In November 2019, former Houston Astros pitcher Mike Fiers confessed in an interview that the team had used a scheme to steal signs during the 2017 season. This was the season in which the Astros won their first ever World Series title.
In baseball, a catcher may make nonverbal signs to his pitcher to be on the same page about what type of pitch he can expect. This scheme the Astros ran involved the use of a camera in the centerfield wall of their home ballpark, Minute Maid Park.
The camera was pointed at the opposing team’s catcher. The camera would send live feed to a monitor in the home dugout, where someone would watch the signs and then send a signal to the Astro who was batting. They tried whistling, clapping and most notably hitting a trash can with a bat to denote what pitch was coming.
Stealing signs is not inherently a violation of baseball rules, but in 2017 MLB Commissioner Rob Manfred warned all teams that the use of technology to steal signs was to be strictly prohibited. This warning came in the same year of the Astros’ sign stealing, meaning they were fully aware of what they were doing.
Once Fiers revealed Houston’s plot, baseball fans began coming up with accusations of their own, saying how the Astros had used remote buzzers under their jerseys. None of them have yet to be confirmed by the Major League Baseball.
To someone who doesn’t watch or play baseball, this may seem like a complicated situation. So think of it like this: What the Astros did was the baseball equivalent of screen-peeking in video games. In fact, there are identifiable ethical parallels between the Astros using a camera to peek at the opposing team with someone peeking at their opponent’s screen in a video game.
Screen-peeking is the act of looking at the screen or part of the screen of whoever you’re playing against in order to see what they are doing. This is most common in first-person shooter games such as Call of Duty or Halo. However, this once rampant method of cheating has almost become a non-issue since split screen gameplay has become less popular in recent years.
Seminole State student Liam Culhane recently played a match of Call of Duty: Black Ops II, a game that hearkens back to his middle school days. Afterward, the Scribe asked him some questions about the ethics behind screen-peeking.
Although admitting he had glanced at his opponent’s half of the screen a couple times, Culhane largely denounced the practice.
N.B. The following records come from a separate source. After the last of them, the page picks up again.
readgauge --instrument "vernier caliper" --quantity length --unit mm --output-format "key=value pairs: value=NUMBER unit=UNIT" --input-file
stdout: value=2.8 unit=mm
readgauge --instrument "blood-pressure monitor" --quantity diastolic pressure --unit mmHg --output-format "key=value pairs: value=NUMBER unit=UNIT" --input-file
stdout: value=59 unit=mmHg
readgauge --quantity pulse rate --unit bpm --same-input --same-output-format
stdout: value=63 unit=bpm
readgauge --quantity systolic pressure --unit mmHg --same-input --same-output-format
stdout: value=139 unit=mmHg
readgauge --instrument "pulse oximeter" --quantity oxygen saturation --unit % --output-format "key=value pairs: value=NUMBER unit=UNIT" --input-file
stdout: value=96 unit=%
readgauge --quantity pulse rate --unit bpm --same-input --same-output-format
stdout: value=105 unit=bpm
“All the necessary information should be available to the player’s own part of the screen,” he said, explaining how the best players don’t have to rely on seeing what their opponent is doing.
“I think any form of victory is invalidated by cheating no matter how big or small,” he said. When asked if it is a part of the game, he said it is unavoidably so. Then again, he mentioned how it isn’t an issue in certain communities such as for Super Smash Bros. Ultimate, a game he plays competitively in which both characters are on the same screen at the same time.
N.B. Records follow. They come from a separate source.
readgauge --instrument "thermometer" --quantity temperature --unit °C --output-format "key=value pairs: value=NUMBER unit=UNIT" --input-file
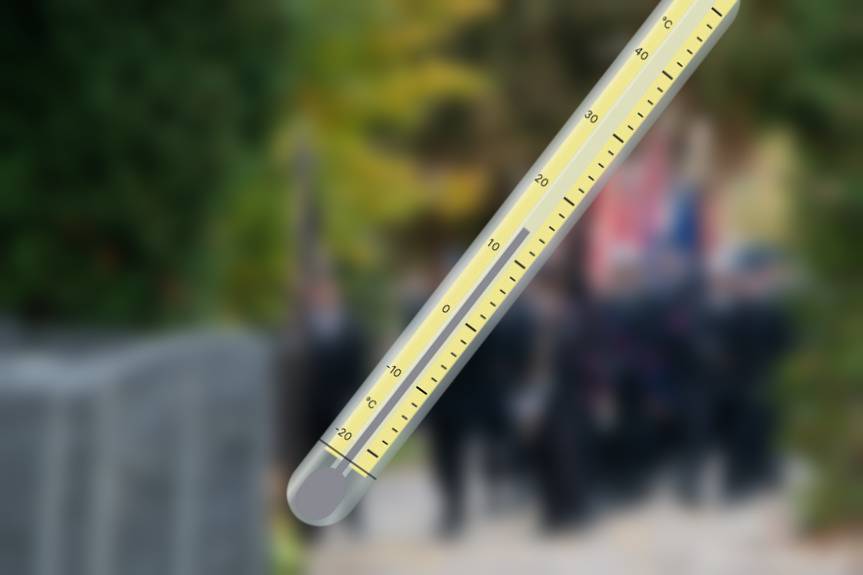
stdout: value=14 unit=°C
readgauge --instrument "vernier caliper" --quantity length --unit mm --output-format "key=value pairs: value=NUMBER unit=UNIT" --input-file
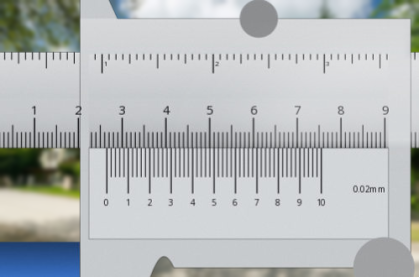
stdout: value=26.5 unit=mm
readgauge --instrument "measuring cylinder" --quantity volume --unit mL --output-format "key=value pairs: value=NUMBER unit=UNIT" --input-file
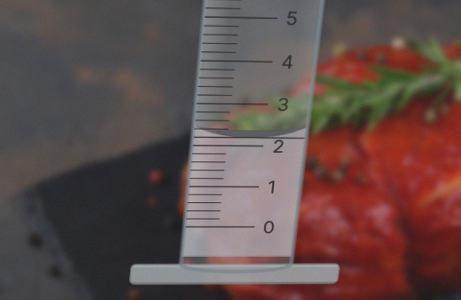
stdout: value=2.2 unit=mL
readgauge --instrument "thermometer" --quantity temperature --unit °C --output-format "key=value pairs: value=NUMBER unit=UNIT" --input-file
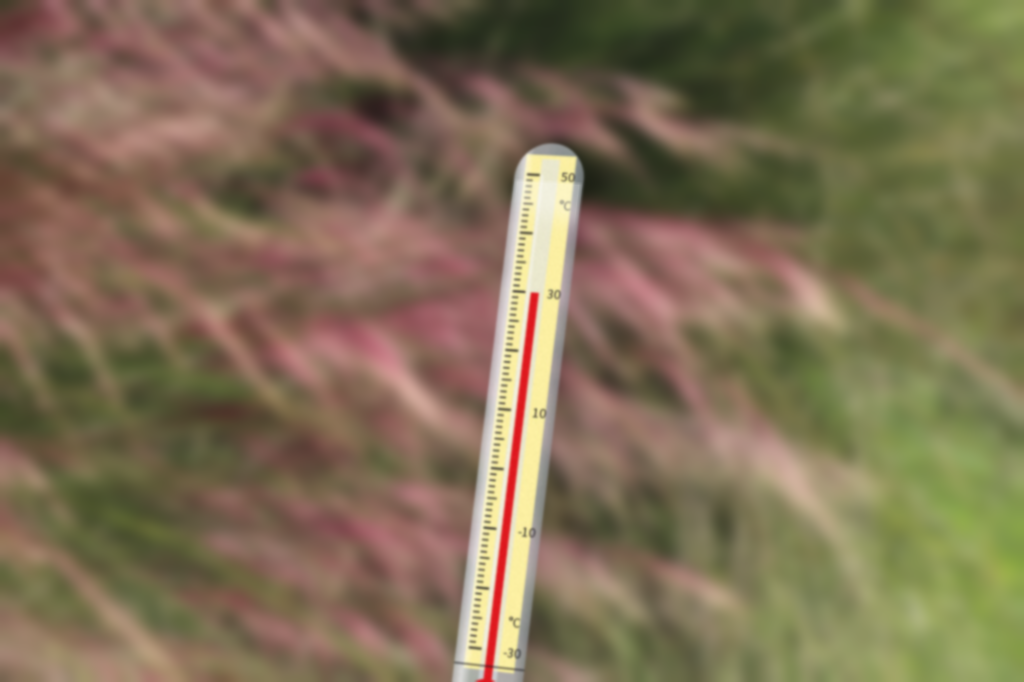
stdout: value=30 unit=°C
We can see that what Houston has done was anything but fair. So, how do baseball players themselves feel about the Astros? To answer this question, the Scribe interviewed Raiders baseball pitcher Josh Collet and asked him about the scandal that’s been sending shockwaves through his sport.
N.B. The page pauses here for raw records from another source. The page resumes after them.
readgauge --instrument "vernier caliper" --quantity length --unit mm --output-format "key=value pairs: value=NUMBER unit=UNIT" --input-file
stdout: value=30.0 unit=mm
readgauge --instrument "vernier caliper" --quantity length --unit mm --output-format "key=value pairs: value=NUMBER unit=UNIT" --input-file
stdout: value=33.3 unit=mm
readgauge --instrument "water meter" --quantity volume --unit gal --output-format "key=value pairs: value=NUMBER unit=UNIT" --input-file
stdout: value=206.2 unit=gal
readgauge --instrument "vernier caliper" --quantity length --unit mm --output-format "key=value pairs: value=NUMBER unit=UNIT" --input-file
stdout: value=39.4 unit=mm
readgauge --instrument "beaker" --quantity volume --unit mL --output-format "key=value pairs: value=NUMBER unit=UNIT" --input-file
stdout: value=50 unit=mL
“Overall I don’t think it’s that bad for the sport,” Collet said. “The reason the scandal is this big in my opinion is the lengths the Astros went combined with the fact that they won a World Series doing it.”
Collet had also echoed the sentiment that figuring out the opposing team’s signs is a part of the game but took exception to the alleged use of buzzers. He stated this is because they would give information to the hitter in real time without giving the opposing pitcher or catcher a fair shot at being able to realize their signs were stolen.
Unlike with screen-peeking, there’s a gray area when it comes to whether the Astros’ victory is valid. Among the punishments given to them by the MLB are one-year bans given to their now former manager A.J. Hinch and general manager Jeff Luhnow, a $5 million fine, and the forfeiture of future draft picks. The Astros have been allowed to officially keep their World Series title.
Collet said he believes these punishments are harsh enough.
“That’s where the controversy in all of this is, there are people like myself who don’t believe that this was too far outside of the rules and would just chalk it up to being a part of the game, that the Astros happen to be better at than everyone else, and there’s also people who believe that you shouldn’t be trying to steal signs at all.”